Hi, I'm just wondering if anyone finds themselves in a similar situation?
DD has just started in Y7 in an all girls grammar school where the children live miles apart - all across the county and out of county too.
DD seems to be doing well in that she is getting along with most of her peers, always seems to have someone to hang out with and has developed one particularly good friendship.
The difficulty is that we live a 40 minute drive from this friend -so it would obviously take a bit of organising re lifts etc. Has anyone else found themselves in this situation where friends live quite a distance away? No other girls from our village have managed to get into the school, leaving DD a bit out on a limb. At the moment she is coming home from school (between 4 pm-5 pm, tired) and doesn't seem to be too bothered about mixing with others, she has also recently quit guides which means that apart from horse riding and piano lessons - more or less solo activities, she does not really participate in a group activity (football seems all the rage around here but she has never really gotten into that). Am I worrying too much about her social life? To be honest after she has finished her homework she just wants to chill out and watch TV etc. Weekends she swims and goes horse riding so does activities but is not really mixing with her peers as such outside of school.
She has not complained so far that she does not have company and is obviously getting use to a new routine.

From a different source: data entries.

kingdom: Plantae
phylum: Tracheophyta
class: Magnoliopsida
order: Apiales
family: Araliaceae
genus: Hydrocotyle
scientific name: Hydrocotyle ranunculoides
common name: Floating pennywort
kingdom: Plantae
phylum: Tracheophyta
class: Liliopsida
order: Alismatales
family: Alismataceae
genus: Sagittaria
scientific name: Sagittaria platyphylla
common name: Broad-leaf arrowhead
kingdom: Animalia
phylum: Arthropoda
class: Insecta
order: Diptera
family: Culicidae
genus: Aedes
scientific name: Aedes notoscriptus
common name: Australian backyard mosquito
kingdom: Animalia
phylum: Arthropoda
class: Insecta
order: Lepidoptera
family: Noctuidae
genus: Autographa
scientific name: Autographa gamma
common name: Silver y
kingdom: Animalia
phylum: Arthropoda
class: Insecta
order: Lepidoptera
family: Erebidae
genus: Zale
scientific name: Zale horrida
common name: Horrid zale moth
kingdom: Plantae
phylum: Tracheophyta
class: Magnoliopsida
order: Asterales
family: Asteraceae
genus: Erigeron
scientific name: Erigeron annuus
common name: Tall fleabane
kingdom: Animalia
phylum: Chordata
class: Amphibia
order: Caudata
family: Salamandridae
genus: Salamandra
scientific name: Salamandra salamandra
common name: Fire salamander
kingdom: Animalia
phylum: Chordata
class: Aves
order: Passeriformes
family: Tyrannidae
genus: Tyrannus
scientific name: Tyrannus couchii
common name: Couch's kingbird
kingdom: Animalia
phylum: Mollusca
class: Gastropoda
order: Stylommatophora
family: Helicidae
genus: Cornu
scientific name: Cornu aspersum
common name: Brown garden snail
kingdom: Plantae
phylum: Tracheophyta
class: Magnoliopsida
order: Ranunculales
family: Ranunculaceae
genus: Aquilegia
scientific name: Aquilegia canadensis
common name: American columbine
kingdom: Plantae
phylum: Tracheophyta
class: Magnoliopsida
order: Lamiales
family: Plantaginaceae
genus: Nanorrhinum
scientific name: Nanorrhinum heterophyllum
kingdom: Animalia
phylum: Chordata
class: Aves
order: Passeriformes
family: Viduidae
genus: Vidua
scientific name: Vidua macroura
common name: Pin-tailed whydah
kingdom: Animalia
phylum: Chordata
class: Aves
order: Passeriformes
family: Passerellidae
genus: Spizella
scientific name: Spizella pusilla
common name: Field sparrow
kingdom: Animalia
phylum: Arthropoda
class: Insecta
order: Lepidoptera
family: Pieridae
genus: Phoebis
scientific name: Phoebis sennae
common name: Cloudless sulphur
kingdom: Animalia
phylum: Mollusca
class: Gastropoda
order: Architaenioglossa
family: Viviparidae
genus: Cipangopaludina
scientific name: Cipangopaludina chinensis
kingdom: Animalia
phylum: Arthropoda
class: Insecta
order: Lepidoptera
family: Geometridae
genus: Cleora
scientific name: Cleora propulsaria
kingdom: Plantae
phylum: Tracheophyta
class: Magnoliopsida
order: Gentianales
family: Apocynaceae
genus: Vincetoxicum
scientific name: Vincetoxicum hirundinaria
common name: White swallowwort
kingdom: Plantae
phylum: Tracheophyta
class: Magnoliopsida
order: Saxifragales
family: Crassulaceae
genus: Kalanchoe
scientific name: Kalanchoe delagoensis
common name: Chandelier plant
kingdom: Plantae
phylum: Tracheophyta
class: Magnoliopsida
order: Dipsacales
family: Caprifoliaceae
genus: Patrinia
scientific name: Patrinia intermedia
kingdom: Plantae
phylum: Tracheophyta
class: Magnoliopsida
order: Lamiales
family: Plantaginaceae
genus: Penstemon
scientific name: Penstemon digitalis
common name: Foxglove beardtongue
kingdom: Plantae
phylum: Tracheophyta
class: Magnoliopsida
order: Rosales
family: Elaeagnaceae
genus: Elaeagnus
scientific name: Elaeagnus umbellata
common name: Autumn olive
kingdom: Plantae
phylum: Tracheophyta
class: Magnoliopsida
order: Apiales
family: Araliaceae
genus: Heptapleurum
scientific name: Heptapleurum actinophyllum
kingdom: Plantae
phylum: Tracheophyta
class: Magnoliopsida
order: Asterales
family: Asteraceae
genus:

She also seems to be o.k company wise when she is at school as far as I can tell. I was quite isolated as a pre-teen/teenager (inside school as well) and I think I am letting some of my anxiety spill out onto her. I would like to encourage her friendship with this one particular girl but have been hanging back (I am also pregnant and have been experiencing nausea etc. so have not been until very recently, up to socialising much myself) and I think it is often down to the same old thing - if you want to see people you have to make the effort, they don't tend to come to you. Do these things tend to work themselves out over time? Any advice welcome.